(Text-based hardware design files)
● ● ● ●
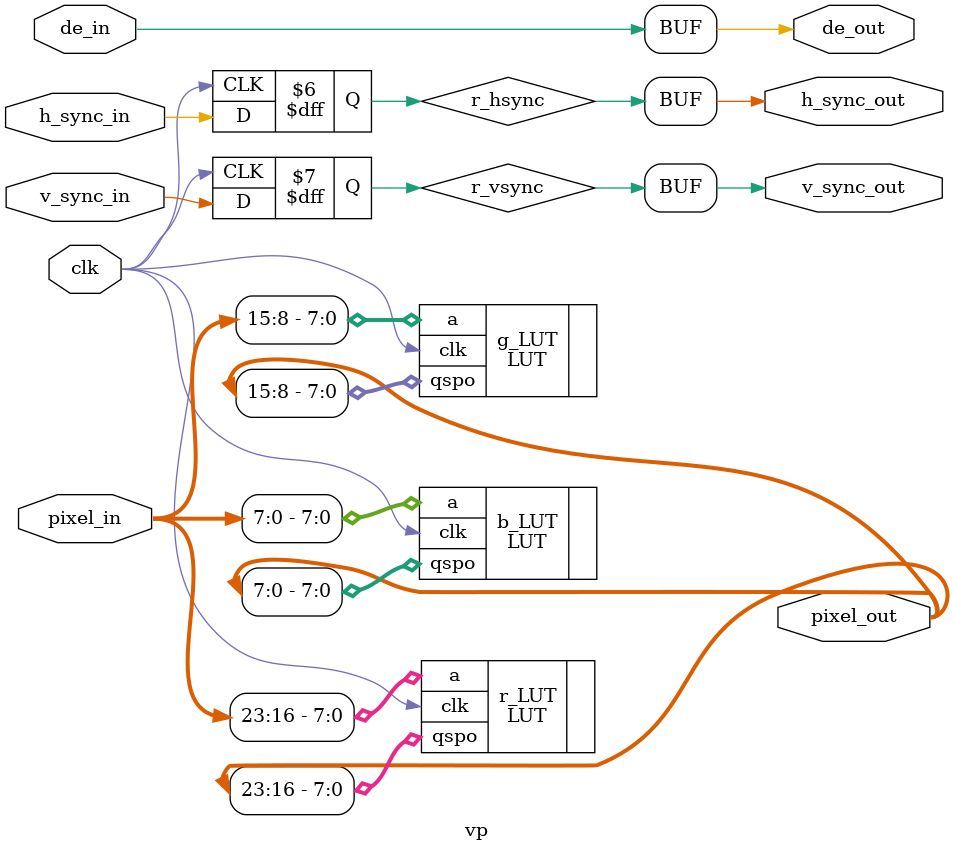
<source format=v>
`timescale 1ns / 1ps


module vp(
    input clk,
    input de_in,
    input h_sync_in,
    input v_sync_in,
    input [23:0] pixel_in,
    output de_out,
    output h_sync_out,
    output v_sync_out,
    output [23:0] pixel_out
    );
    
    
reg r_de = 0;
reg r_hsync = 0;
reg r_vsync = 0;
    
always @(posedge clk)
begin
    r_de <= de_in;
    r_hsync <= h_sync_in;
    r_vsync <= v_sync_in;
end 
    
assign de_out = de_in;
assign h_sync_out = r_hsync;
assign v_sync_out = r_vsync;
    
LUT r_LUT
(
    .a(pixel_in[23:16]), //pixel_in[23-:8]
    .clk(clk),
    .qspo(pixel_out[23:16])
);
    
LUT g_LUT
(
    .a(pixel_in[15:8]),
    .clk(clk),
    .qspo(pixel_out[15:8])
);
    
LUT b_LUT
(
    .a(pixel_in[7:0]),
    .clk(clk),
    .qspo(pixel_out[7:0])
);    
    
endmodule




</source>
● ● ● ●
What the exercise asks -> Reproduce the data above in full, exactly as it is, with the pictures left out.

Expected output ->
<source format=v>
`timescale 1ns / 1ps


module vp(
    input clk,
    input de_in,
    input h_sync_in,
    input v_sync_in,
    input [23:0] pixel_in,
    output de_out,
    output h_sync_out,
    output v_sync_out,
    output [23:0] pixel_out
    );
    
    
reg r_de = 0;
reg r_hsync = 0;
reg r_vsync = 0;
    
always @(posedge clk)
begin
    r_de <= de_in;
    r_hsync <= h_sync_in;
    r_vsync <= v_sync_in;
end 
    
assign de_out = de_in;
assign h_sync_out = r_hsync;
assign v_sync_out = r_vsync;
    
LUT r_LUT
(
    .a(pixel_in[23:16]), //pixel_in[23-:8]
    .clk(clk),
    .qspo(pixel_out[23:16])
);
    
LUT g_LUT
(
    .a(pixel_in[15:8]),
    .clk(clk),
    .qspo(pixel_out[15:8])
);
    
LUT b_LUT
(
    .a(pixel_in[7:0]),
    .clk(clk),
    .qspo(pixel_out[7:0])
);    
    
endmodule




</source>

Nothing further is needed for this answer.